Cats are natural killing machines, remarkable animals, though we don’t really notice. The design hasn’t changed much since it’s inception around 30 million years ago. That cat, the proailurus,or dawn cat, looks remarkably like your cat.
It was even about the size of your cat. Amazing how little things have changed in thirty million years. The head seems a bit larger now, which might be to make room for a larger brain. The proailurus’ jaws seem extended a bit, too, more dog-like, and the evolutionary transition to a modern cat jaw probably accounts for the larger head of the modern cat. The one pictured above has decidedly more weasel like proportions…or more kitten like. The tail of today’s house cat is maybe two thirds as long. Perhaps because modern cats use their tails to communicate and a longer tail could not be held straight up as easily. A tail straight up implies fear, for instance, and held aloft with the top few inches at a 90 degree angle shows friendliness. That larger jaw of modern cats also helps with communication, I’d guess. Small sounds resonate more inside a larger mouth, vastly increasing the cats vocabulary.
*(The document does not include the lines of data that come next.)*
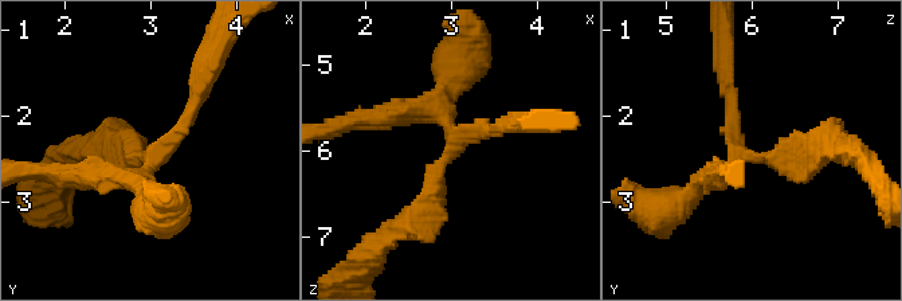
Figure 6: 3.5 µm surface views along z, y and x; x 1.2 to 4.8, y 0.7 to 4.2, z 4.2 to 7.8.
Leave. Continuous, no second cell.

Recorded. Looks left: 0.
Stop: edits made, cut at figure 2; the rest is unchecked.

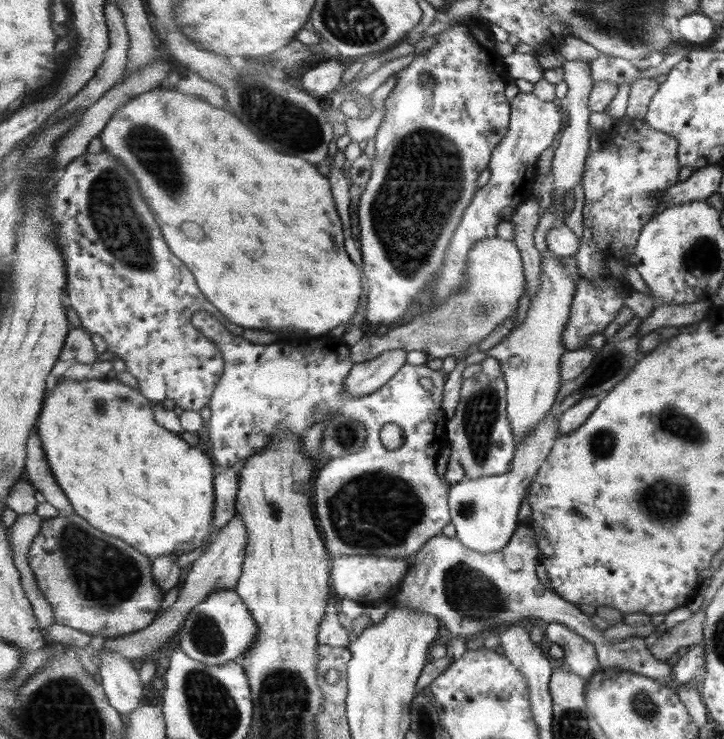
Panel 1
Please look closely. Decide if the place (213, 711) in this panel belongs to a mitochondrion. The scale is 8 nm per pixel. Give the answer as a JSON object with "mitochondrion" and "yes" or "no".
{"mitochondrion":"yes"}

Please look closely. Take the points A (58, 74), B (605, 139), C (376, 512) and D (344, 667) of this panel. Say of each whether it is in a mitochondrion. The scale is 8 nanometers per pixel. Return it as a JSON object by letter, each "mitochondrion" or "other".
{"A":"other","B":"other","C":"mitochondrion","D":"other"}

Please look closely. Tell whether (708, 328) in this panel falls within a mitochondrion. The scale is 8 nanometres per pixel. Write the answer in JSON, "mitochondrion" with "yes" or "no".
{"mitochondrion":"no"}

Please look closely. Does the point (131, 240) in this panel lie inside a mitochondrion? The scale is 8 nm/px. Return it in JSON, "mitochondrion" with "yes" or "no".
{"mitochondrion":"yes"}

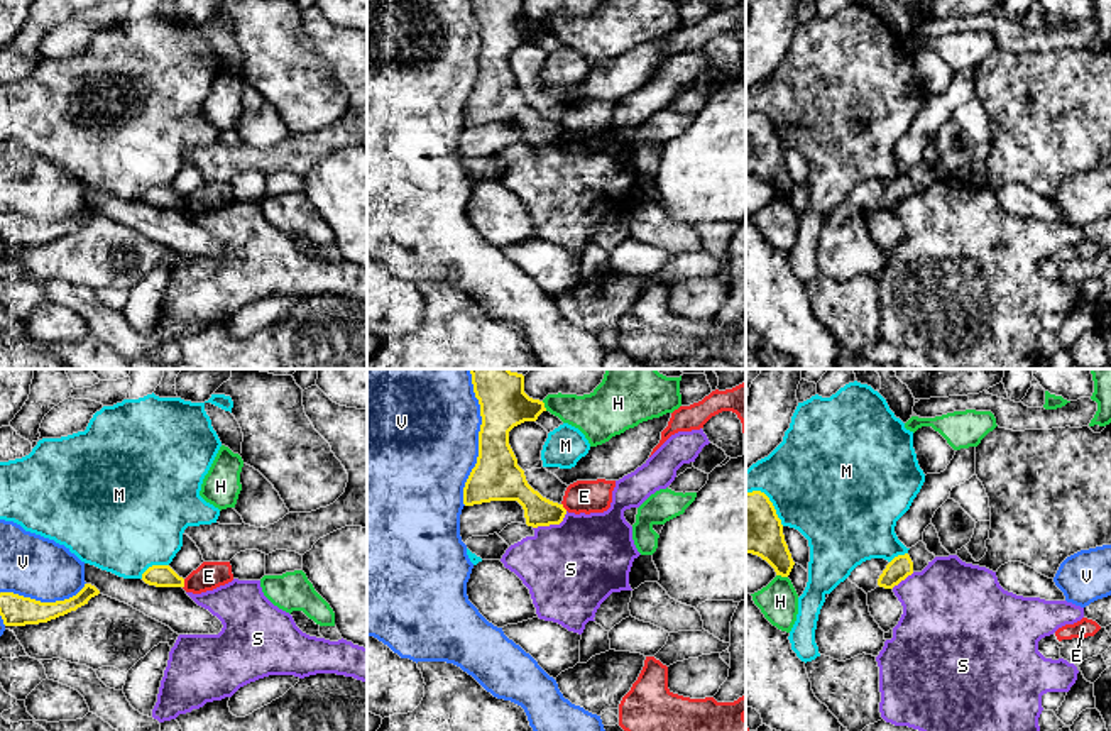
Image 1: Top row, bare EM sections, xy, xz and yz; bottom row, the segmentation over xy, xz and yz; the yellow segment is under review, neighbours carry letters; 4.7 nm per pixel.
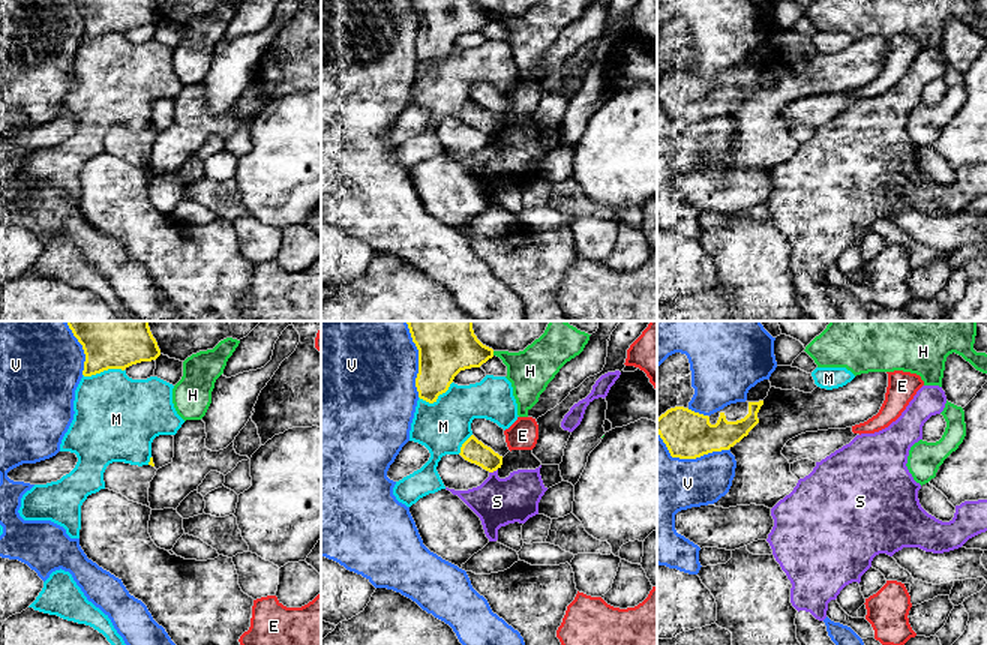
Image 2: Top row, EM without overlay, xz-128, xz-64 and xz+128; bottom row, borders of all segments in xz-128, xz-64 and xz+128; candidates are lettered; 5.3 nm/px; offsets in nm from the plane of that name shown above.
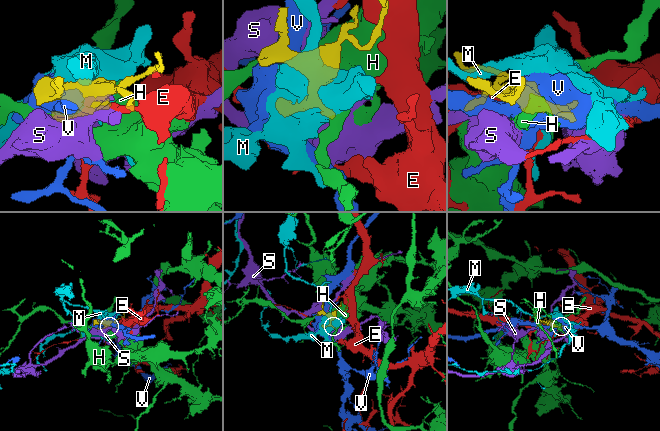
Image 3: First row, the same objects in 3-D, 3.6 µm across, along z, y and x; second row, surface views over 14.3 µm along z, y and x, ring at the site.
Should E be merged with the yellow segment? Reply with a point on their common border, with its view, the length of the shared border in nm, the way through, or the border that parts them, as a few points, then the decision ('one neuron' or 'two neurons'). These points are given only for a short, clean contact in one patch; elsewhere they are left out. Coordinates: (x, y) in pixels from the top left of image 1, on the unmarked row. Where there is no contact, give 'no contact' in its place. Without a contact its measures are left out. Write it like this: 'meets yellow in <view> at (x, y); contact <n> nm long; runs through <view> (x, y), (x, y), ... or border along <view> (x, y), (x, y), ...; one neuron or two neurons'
meets yellow in xy at (183, 205); contact 50 nm long; border along xy (185, 200), (183, 208); two neurons

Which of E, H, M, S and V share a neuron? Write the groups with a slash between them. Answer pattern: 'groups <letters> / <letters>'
groups E / H / M / S / V

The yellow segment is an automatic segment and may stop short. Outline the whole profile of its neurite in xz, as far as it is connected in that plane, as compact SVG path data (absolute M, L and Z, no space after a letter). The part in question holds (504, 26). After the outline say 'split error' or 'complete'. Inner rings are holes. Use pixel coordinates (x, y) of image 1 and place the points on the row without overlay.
M472 0L472 5L482 46L479 78L463 108L463 125L517 122L528 147L560 146L566 130L528 105L509 66L509 52L524 42L536 42L546 32L545 24L524 14L524 0Z; complete

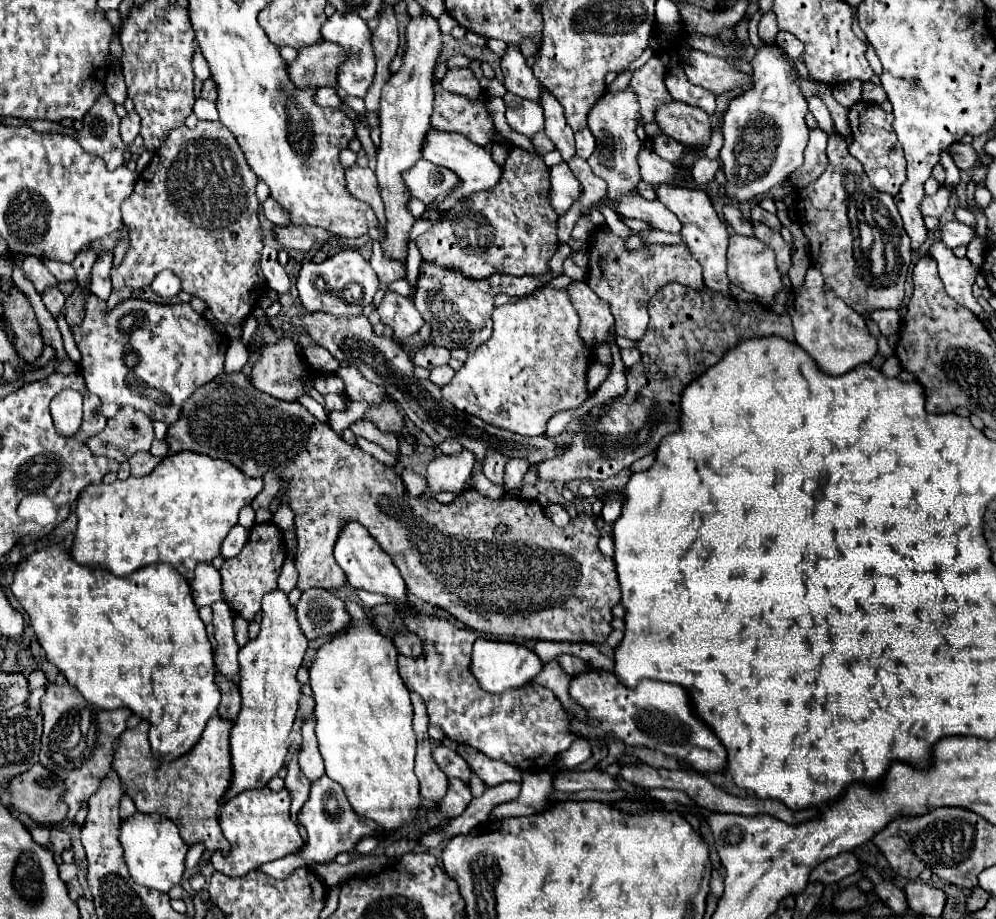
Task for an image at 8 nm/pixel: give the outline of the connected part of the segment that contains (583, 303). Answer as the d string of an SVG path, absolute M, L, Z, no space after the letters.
M571 283L567 287L573 309L579 315L579 337L587 347L595 343L613 343L611 327L615 325L609 303L599 299L587 283Z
House cats have an extraordinary range of sounds they make to each other. Some they make to us. Some they make for each other. They’ll call to each other and you’ll try to get their attention and they completely ignore you. Some kind of intense cat to cat thing going on, and we’re not supposed to know, like when two people break into a language you don’t know with you standing right there. When they want to talk to you they’ll let you know.
Felines have been compared to sharks as being perfect predators. Perfect hunting machines. And like sharks, once the initial design was laid out there wasn’t much alteration needed afterward. Of course sharks go back over 400 million years, but evolution in the open ocean, where conditions change very little over enormous stretches of time, can proceed much slower than on land. Things on solid ground are much more volatile. Species are under constant pressure to change or go extinct. Think of how humans have altered in just a few million years. Indeed, look at how much size variation there is even with our own species (writes the six foot five inch man). Not cats, though. All the small cats, from the cute, vicious little sand cat to the largest of the small cats, the cougar (which purrs just like the domestic short hair in your lap) come from proailurus, and all look very similar. Today’s big cats–lions, tigers, panthers, leopards, cheetahs–all descend from pseudaelurus, which itself descended from proailurus. Weird to think about, he says, a housecat staring at him as he types.
The action outside my window has abated, for now. The mockingbirds are back up on their branches, quiet, looking for threats. Fluffy is up on the neighbor’s porch, glowering. And as the sun sets a siren wails and the coyotes come to life.